I also feel the company lacked vision. Since '98 we had a Linux product that Lawson refused to market or offer to interested customers. I doubt it exists any more as I was the only one maintaining it when I was laid off in 2002. The last official line I got for The Godfather (if it is who I think it was) was that offering the product would offend MS and Lawson would never risk offending MS. Lawson's Web product used to be browser agnostic until some MS zelot got in control of the project and decreed that it would only work on IE. There was no real technical reason for that limitation.
Sadly Lawson was the best employer I ever had. I came from a worse environment and the one I'm in now makes Lawson look really good. Sigh.
Bill Bluden is my data structures TA at UC Davis. I had him for discussion at 8am this morning. He spent about 10 mintues at the beginning of the quarter telling about his book. Small world.
I started out working for a small company experiencing, what seemed to be, exponential growth.
It was owned by a really smart guy who just cared about results and understood that people are a package deal: if you like the good things about a person (like skill at coding/design), then you have to take that with the bad (like keeping odd hours, forgetting to attend meetings cos you are so zoned out in a coding trance).
Our team consisted of about 5 guys who liked to have a good time at work. There was lots of noisy horseplay and practical jokes. The thing that infuriated everyone else is that we (5 guys) worked on a project that made 1/3 of the revenue for the whole company (which by then had grown to 300+ people) so there was no way they were going to fire us.
Because of our highly unique work style, they decided to isolate us one one floor of an old building (the company had grown so fast that it had to lease space in several buildings)
That's when the fun really started. While we never made pretesne of keeping normal business hours now we came and left any damn time we chose. Sometimes I'd come in to work at 11:00 hack a bit of code and take off at 2:00. I remember my boss telling me that we had to come in by at least 10:30. We'd hoot holler and yell inside jokes at each other and past anyone who dared show up on the floor.
The end came when were were bought by a large borg like software multinational. Then the old gang kind of split up some fired some trying unsucessfully to get fired some drifting off to become consultants.
Since then I have bounced from one contract to another, making a lot more money, but really missing the camaraderie we had back then.
If I had any advice to offer it would be to pay as much attention to social factors when choosing a job as the salary. You want a nice team of people you can have fun with at work. In the end it makes your life a lot better than some extra cash.
Ah, good point. But there is a reason you're missing for why people might not drop out of the system. Alimony, and child support.

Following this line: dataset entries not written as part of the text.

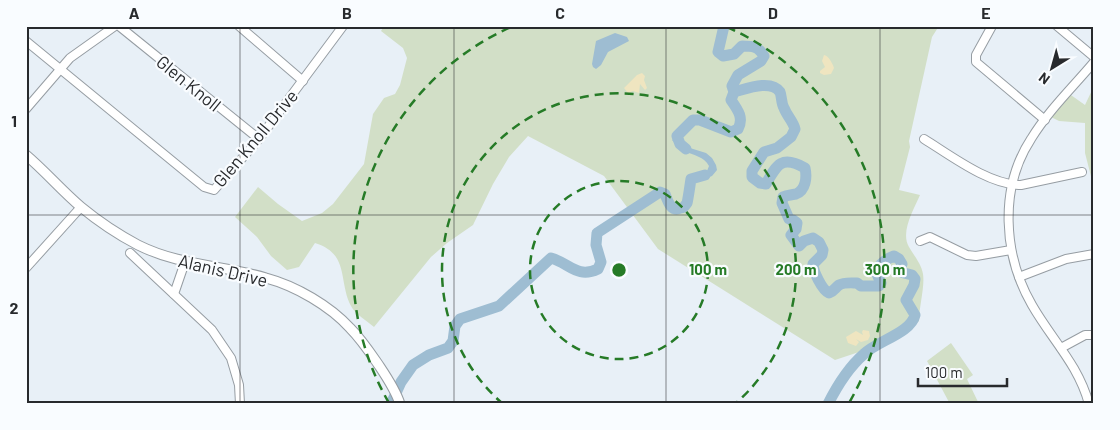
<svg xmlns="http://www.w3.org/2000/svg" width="1120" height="430" viewBox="0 0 1120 430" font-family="Barlow,sans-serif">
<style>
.green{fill:#d2dfc7}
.sand{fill:#efe5c0}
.water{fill:#9ebdd2}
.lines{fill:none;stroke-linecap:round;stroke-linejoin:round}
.river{stroke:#9ebdd2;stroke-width:11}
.minor-casing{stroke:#969da3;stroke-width:10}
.major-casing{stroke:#969da3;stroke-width:11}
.minor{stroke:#fff;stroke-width:8}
.major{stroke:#fff;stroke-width:9}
.grid{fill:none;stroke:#282a2d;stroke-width:1;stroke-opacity:0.55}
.ring{fill:none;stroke:#267b27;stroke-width:2.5;stroke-dasharray:9 6}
.labels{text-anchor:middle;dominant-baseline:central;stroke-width:4.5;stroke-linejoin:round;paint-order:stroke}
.street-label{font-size:18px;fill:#282a2d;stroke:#f9fcff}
.centre{fill:#267b27;stroke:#f9fcff;stroke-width:2.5}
.ring-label{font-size:15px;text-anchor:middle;font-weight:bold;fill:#267b27;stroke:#f9fcff;stroke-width:4.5;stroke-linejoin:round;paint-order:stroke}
.neatline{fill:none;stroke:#282a2d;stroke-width:2}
.grid-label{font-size:16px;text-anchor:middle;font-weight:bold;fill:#282a2d}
</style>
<rect width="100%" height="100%" fill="#e8f0f7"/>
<g class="green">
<path d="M384,26H939L932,37L909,141L910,147L899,190L920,195C914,209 900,232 909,247C914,256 921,263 923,274C925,286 919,307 919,321L892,341L835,360L658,249L604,176L528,136L509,157L493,184L473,225L447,243L431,257L374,327C367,321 355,314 351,306C338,281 350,254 315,243L299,267L287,270L271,256L257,237L235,217L258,187L278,204L302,221L322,213L333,204L364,164L373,114L384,98L395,94L400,85L407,58L403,48L381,31Z"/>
<path d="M1094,86V188L1085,153V123L1059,121L1049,116L1068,93L1085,105Z"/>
<path d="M951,343L973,375L967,379L979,404H950L927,361Z"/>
</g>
<g class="sand">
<path d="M824,55C828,55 833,64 834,68L831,74L824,75L820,73V71L825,67L822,61Z"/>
<path d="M642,73L645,76L644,80L647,88L645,90L640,84L639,93L633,91L628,93L624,88L637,75Z"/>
<path d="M863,330L869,331L870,336L868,340L861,342L856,339L859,342L856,346L848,343L846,337L856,331L863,335L862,332Z"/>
</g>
<g class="water">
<path d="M615,33L627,37L629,41L608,52L601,65L596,69L593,67L592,64L596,41Z"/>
<path d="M677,136L690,148L706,153L712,158L716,165L717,170L712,176L694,183L687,175L707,171L709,166C704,156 694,156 685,151C680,148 676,144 672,140Z"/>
</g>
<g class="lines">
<g class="river">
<path d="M734,92C746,89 771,79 780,92C782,97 781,103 784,108C787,116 793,121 795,129L791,137L777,148L764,152L752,171V177L760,183L766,184C777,164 782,155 805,168C807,177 806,190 796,194C791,195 787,195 783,197L782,203L789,219L793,220L797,223L796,229L791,235L799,246L804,241L813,238L819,242L823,250L822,255L813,264C813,271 822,290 829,293C834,291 835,288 839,285C844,282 852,283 857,283L861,286H879L881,283L876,272C879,264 886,259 894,256L899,259L902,264L900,269V272L912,275L915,279L914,285L906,300L915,315C911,333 877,341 864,354C849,367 837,386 828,404"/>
<path d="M686,149L680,144L677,136L693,120H700L731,132L738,129C744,118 738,110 731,100L734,92L732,86L738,75L761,61L764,56C758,46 753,46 742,46L734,54L723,56L718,52L724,26"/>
<path d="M391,404L401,382L413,365L429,355L448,348L453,341L455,326L460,319L499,306L551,258C569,263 577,279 598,269L601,262L596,245L597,233L660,192L665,194C668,202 671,212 681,208C684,208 685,206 687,203C688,200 690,185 691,179L705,175"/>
</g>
<defs>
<g id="minor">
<path d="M119,26L259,139"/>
<path d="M239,26L303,81"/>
<path d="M992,26L976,55V62L1045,120"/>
<path d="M1057,26L1094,57"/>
<path d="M26,41L204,187L214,190L259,139L343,26"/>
<path d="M26,109L70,58L115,26"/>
<path d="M924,139C950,155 989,185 1021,185L1082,172"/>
<path d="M920,241L930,237L967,255L976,256L1011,250"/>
<path d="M130,253L212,330L231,358L239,385L240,404"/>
<path d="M26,268L81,207"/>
<path d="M1019,277L1066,259L1094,254"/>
<path d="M174,294L185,262"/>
<path d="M1061,348L1085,335H1094"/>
<path d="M1089,404C1078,364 1052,340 1032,305C1003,255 999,188 1031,139C1048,111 1073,87 1094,62"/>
</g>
<path id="major" d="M26,155C45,171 62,191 81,207C98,221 119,235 138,245C180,266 223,265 266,278C296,286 330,306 350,328C362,340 371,354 380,367C388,379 396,391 400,404"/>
</defs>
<use href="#minor" class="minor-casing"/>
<use href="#major" class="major-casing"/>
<use href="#minor" class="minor"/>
<use href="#major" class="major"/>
</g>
<path class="grid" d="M240,26V404M454,26V404M666,26V404M880,26V404M26,215H1094"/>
<g class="ring">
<circle cx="619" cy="270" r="89"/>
<path d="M503 404A177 177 0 1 1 735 404"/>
<path d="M389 403A266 266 0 0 1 511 27M727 27A266 266 0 0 1 849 403"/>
</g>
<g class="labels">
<g class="street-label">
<text transform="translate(189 83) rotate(39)">Glen Knoll</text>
<text transform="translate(255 138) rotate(-50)">Glen Knoll Drive</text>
<text transform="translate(223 270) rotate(13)">Alanis Drive</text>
</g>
</g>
<circle cx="619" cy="270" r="8" class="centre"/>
<g class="ring-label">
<text x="708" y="275">100 m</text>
<text x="796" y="275">200 m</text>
<text x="885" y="275">300 m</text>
</g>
<rect width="1120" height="430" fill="none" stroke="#f9fcff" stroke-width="55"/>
<g transform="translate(1052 68) rotate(217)" stroke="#f9fcff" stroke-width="4" paint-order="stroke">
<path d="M0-4L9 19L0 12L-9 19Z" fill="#282a2d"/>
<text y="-8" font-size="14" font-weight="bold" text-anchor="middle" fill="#282a2d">N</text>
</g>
<path d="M918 378v8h89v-8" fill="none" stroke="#282a2d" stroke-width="2.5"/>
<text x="925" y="378" font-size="15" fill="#282a2d" stroke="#f9fcff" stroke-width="4" paint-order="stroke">100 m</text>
<rect x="28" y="28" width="1064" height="374" class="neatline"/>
<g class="grid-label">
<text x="134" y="19">A</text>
<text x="347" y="19">B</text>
<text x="560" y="19">C</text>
<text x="773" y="19">D</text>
<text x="986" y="19">E</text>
<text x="14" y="127">1</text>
<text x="14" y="314">2</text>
</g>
</svg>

Very true. Once you have a kid, you're screwed. You've got to support that kid for at least 20 years. That's a hell of a lot of pressure. I didn't even think about that. But then again, people only have kids if they're well off enough that they can afford the kid... right?
I don't respond to AC's.
"Oh, you hate your job? Why didn't you say so? There's a support group for that. It's called EVERYBODY, and they meet at the bar."
Nerd: Derogatory term typically directed at anybody with a lower Slashdot ID than you.
And a list of EVIL companies that do stupid stuf like the one you're in.
Just a question. This reminds me of the battered woman syndrome. Battered women would hate to sue their husbands because they have "nowhere else" to go.
Is yours a similar case? How long before the company brings you to tears and turns you into a complete mess of person, blaming yourself for everything?
Quit the damn company and screw them! Start selling your own software competing with them, and put them to shame.